In this issue of Blood,Del Padre et al1  evaluated the impact of eliminating chronic antigen exposure on B-cell exhaustion in the human therapeutic setting of direct-acting antiviral therapy for chronic hepatitis C virus infection (HCV) complicated by mixed cryoglobulinemia (MC). The phenotype of hepatitis C–related MC B cells has been previously demonstrated by this group and others2  to include low-level CD21 expression (CD21low) and hypoproliferation in response to stimulation either through the B-cell receptor or Toll-like receptor 9, imperfectly termed “exhausted” or “anergic.” At baseline, CD21low B cells from HCV-infected patients expressed markers of chronic activation, with elevated and near-maximal basal levels of phosphorylated extracellular signal–regulated kinase, and were also predisposed to apoptosis.
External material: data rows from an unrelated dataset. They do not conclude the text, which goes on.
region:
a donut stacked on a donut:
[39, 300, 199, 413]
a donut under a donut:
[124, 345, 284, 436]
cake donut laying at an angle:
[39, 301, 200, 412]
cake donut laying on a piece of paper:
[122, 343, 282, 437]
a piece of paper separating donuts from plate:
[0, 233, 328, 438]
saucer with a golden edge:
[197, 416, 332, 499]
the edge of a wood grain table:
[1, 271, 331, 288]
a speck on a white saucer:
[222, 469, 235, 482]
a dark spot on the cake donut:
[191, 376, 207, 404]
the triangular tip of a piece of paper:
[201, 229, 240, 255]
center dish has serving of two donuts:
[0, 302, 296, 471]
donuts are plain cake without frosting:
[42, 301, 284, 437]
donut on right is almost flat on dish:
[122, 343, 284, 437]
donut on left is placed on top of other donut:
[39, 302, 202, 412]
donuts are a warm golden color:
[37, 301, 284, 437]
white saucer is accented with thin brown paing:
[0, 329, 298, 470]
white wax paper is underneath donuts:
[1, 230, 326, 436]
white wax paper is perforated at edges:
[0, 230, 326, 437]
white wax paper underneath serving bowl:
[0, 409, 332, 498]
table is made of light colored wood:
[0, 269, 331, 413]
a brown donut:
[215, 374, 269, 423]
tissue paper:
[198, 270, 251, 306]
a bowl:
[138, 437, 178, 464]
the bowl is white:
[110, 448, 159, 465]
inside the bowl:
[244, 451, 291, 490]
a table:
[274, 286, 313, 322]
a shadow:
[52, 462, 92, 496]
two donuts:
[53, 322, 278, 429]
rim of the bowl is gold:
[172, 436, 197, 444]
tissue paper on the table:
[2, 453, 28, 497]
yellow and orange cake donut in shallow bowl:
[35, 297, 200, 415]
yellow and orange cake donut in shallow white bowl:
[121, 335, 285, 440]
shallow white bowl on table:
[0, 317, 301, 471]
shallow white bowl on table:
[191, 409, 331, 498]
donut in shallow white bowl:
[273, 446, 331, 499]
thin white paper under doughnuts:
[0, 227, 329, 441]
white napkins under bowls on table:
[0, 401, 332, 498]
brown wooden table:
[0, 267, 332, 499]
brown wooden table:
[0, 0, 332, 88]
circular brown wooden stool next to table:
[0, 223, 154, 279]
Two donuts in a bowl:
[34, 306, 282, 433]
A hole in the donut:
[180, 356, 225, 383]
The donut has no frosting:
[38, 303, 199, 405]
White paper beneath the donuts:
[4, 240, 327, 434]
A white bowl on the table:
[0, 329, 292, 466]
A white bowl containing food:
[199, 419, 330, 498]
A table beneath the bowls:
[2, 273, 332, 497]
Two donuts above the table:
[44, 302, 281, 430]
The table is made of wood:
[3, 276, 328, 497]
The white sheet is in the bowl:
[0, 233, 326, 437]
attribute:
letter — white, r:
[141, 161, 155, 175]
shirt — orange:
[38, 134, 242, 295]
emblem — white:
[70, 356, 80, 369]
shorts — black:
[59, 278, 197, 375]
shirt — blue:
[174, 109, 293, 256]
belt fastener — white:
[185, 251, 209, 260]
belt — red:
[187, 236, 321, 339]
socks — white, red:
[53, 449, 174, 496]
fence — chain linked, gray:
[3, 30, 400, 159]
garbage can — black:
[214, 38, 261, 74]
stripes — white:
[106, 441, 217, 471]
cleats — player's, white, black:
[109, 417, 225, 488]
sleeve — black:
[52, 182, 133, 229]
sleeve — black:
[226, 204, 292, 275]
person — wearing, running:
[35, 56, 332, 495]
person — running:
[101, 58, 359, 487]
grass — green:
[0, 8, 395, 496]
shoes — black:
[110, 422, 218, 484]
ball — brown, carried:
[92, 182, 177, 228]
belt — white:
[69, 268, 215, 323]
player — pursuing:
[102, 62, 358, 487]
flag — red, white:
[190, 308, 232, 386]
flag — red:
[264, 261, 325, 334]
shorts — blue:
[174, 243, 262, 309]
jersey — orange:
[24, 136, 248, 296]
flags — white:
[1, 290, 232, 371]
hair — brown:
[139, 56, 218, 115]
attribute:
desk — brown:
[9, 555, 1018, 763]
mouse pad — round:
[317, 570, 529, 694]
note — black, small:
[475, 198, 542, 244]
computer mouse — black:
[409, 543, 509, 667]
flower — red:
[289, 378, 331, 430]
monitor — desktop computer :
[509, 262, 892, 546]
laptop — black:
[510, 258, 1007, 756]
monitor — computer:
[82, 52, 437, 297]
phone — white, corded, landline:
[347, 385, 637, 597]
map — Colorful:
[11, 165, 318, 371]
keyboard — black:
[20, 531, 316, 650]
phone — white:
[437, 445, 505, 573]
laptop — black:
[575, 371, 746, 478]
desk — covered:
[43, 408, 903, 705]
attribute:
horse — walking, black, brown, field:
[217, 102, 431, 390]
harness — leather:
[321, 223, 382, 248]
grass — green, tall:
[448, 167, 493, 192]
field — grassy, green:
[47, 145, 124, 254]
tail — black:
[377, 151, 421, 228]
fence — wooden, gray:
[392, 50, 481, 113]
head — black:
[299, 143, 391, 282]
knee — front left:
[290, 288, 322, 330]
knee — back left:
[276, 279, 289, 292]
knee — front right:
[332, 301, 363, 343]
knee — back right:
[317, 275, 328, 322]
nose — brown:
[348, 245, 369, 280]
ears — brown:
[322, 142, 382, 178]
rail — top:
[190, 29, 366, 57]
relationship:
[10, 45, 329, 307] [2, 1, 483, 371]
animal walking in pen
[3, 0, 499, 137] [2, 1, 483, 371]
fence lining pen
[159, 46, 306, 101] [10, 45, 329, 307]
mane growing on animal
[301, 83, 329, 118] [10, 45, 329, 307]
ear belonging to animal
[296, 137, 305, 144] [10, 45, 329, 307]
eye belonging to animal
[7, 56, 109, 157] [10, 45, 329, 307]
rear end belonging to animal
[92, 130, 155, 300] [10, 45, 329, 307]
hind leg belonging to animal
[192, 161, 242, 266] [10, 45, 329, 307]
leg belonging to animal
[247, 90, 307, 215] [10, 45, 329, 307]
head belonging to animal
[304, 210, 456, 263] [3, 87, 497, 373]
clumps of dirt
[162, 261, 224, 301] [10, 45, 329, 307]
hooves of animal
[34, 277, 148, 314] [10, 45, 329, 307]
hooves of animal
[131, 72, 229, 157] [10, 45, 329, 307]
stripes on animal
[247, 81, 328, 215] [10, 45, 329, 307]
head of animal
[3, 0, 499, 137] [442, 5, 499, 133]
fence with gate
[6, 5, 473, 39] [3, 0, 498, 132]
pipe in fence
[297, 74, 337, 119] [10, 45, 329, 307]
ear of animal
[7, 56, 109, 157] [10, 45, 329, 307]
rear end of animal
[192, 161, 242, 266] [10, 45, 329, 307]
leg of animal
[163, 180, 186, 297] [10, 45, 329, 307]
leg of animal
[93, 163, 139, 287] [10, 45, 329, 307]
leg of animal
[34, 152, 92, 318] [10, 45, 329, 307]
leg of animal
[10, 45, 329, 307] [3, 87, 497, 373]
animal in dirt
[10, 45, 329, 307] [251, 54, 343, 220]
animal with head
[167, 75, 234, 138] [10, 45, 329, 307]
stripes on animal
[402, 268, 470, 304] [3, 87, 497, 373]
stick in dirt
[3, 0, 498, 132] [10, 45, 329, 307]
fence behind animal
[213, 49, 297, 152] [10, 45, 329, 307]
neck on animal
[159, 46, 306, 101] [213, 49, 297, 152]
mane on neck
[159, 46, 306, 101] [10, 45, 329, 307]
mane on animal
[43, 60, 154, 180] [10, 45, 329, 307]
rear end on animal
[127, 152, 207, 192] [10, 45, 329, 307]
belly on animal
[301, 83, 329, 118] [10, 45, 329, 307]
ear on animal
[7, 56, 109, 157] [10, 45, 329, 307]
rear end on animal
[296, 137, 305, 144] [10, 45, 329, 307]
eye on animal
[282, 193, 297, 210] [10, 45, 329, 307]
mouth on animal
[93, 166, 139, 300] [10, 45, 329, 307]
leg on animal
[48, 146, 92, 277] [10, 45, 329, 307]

During oral direct-acting antiviral therapy, the authors observed that by 4 weeks (at which point, most patients have no circulating HCV RNA), these basal abnormalities at least partially normalized. During longitudinal follow-up after patients were documented as cured, the overall frequency of CD21low cells progressively declined from 50% to 30% of circulating B cells. However, the frequency of VH1-69+ B cells specific for HCV-related MC generally remained stable, although some regained CD21 expression. Despite partial resolution of the exhaustion phenotype, surviving VH1-69+ B cells remained hypoproliferative upon Toll-like receptor 9 ligation, suggesting that the B-cell exhaustion phenotype is durably programmed into antigen-specific B cells during long-term extracellular antigen exposure.

Mixed cryoglobulinemia is one of several B-cell proliferative disorders that may result from chronic hepatitis C infection, and it is thought to be driven by expansion of HCV envelope-specific B cells that preferentially use immunoglobulin gene segments VH1-69 and Vk3-20,3  and to evolve rheumatoid factor activity through somatic hypermutation.4  Although MC is an infrequent complication of chronic hepatitis C infection, the technological ability to identify and isolate HCV-specific B cells via an anti-idiotype VH1-69–specific antibody (G6) has made this condition an important model for studying humoral immune dysfunction during human chronic viral infection. Prior studies have identified that VH1-69+ B cells manifest genetic signatures of enhanced interferon-mediated responsiveness, apoptosis, and B-cell anergy; are phenotypically most commonly CD27+/IgM+/CD11c+/CD21low; are prone to apoptosis; and are hyporesponsive to B-cell receptor crosslinking.2,5 

B-cell anergy, an adaptive response to chronic antigen exposure for autoreactive B cells, has been postulated to be a vulnerability exploited by pathogens to evade humoral sterilization and enhance permissiveness for chronic bloodborne infections. Recent data suggest that the T-box expressed in T cells (T-bet) transcription factor, critical for inducing sterilizing humoral immunity in acute infections,6  may also regulate the exhausted state in both autoreactive7  and antigen-induced anergic B cells.8,9  No data to date specifically link the anergy properties observed in cryoglobulin-producing B cells and T-bet, but there are phenotypic similarities (CD11c+/CD21low) that suggest a possible relationship that should be explored; rapid upregulation of T-bet in convalescent CD21low B cells upon reexposure to autologous HCV strains ex vivo has been observed,8  suggesting a link between B-cell receptor ligation, T-bet, and the CD21low exhaustion phenotype.

How are these data clinically relevant? The persistence of VH1-69 B cells after sustained virological response clearly explains the persistence of symptomatic cryoglobulinemic vasculitis observed in some HCV-cured patients.10  However, these data may have broader implications on the early and late immunopathogenesis of chronic infection. That antigen-specific B-cell anergy is durably programmed suggests that B-cell exhaustion might rapidly redevelop in the setting of reinfection, potentially contributing to the lack of protective immunity observed in many resolved chronic infections. The current study creates the context for further exploration of the mechanisms associated with induction of B-cell exhaustion in vivo. Once the regulation of B-cell anergy in chronic infection is better understood, therapeutic manipulation could significantly affect the outcomes not only of chronic hepatitis C, but also of other chronic viral and parasitic infections.

Conflict-of-interest disclosure: The author declares no competing financial interests.